As the map grew, I kept imagining what might appear next. I didn't plan the composition at all. I wanted this to be a totally improvised landscape. I thought about different kinds of maps and how the iconography could be translated into thread.

Detail of Red Map, a hand stitched quilt by Sarah Atlee. Red thread on white pillowcase, 2025.

I practiced stitches I learned from Valerie Goodwin and Ekta Kaul and executed them badly. Kind of on purpose, just to see what would happen. I explored shapes I could make by stitching too fast, making mistakes, or failing at traditional stitch patterns.

Aside 2: Is Red Map Quilting or Embroidery?

My relationship with embroidery is weird. I've taken several stabs (ha ha) at learning it. I greatly admire people who use it. In my hands, it just falls apart. However, I LOVE hand quilting. I like the structure, the texture, the repetition, all that.

For Red Map, I thought, what if I rethink that embroidery vocabulary as quilting (holding multiple layers of fabric together) rather than embellishing a single layer of fabric? Suddenly it made sense. Nearly every stitch in Red Map is both structural AND decorative.

One of my embroidery teachers is Darci Lenker, an amazing artist I have the pleasure of knowing here in Oklahoma. Check out her website here and her Instagram here. Last summer I took Darci's class on visible mending. She's an excellent teacher, so follow her to find out about her upcoming classes!

Red Map: In or Out of the Hoop?

Detail of Red Map, a hand stitched quilt by Sarah Atlee, shown here in progress using a quilting hoop.


I tried to work on Red Map using a quilting hoop. I've attempted to use a hoop with several quilts in the past. I've determined that it's not my cup of tea. I find it too restrictive. I like to hold a quilt in my hands so I can manipulate it at will, whether I'm stitching straight lines or other shapes.

Detail of Red Map, a hand stitched quilt by Sarah Atlee.

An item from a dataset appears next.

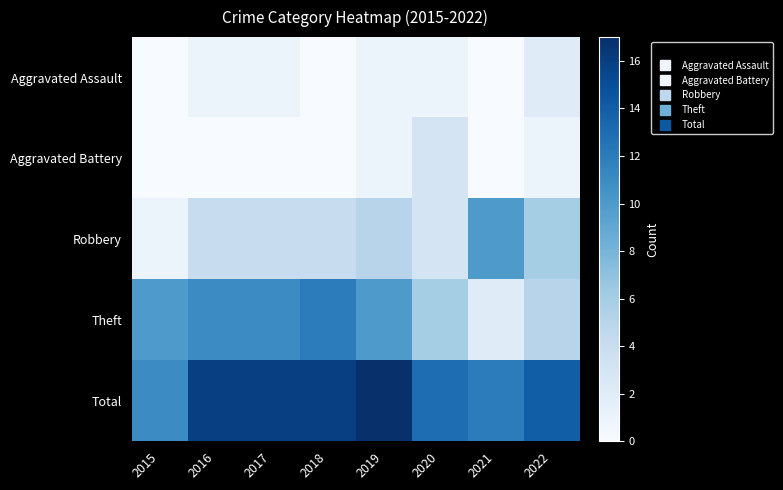

What is the maximum value shown in the chart?

17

Red thread on white pillowcase, 2025.


Crunch Time

The last phase of creating Red Map was a sprint to meet a deadline. I'd like to thank Shogun and Game of Thrones for helping me through that last leg.

Predictably, I ran out of the red thread I had started with. Like, three days before the piece was due. So I visited every craft store in my area in the hopes of finding a good (not perfect) match. Many thanks to Nine Banded Crafts, Woven Thread, Stitch Society, Trove, and Bernina of Oklahoma City for helping me find replacement thread. (I settled on Wonderfil Spagetti in SP01 red.)

Detail of Red Map, a hand stitched quilt by Sarah Atlee. Red thread on white pillowcase, 2025.

A GIF For Those Who Read This Far

Animated image of a cartoon person walking left to right holding a red thread as it unravels.


Actual footage of me delivering Red Map for the show. Source

Thanks for reading, we'll chat again soon!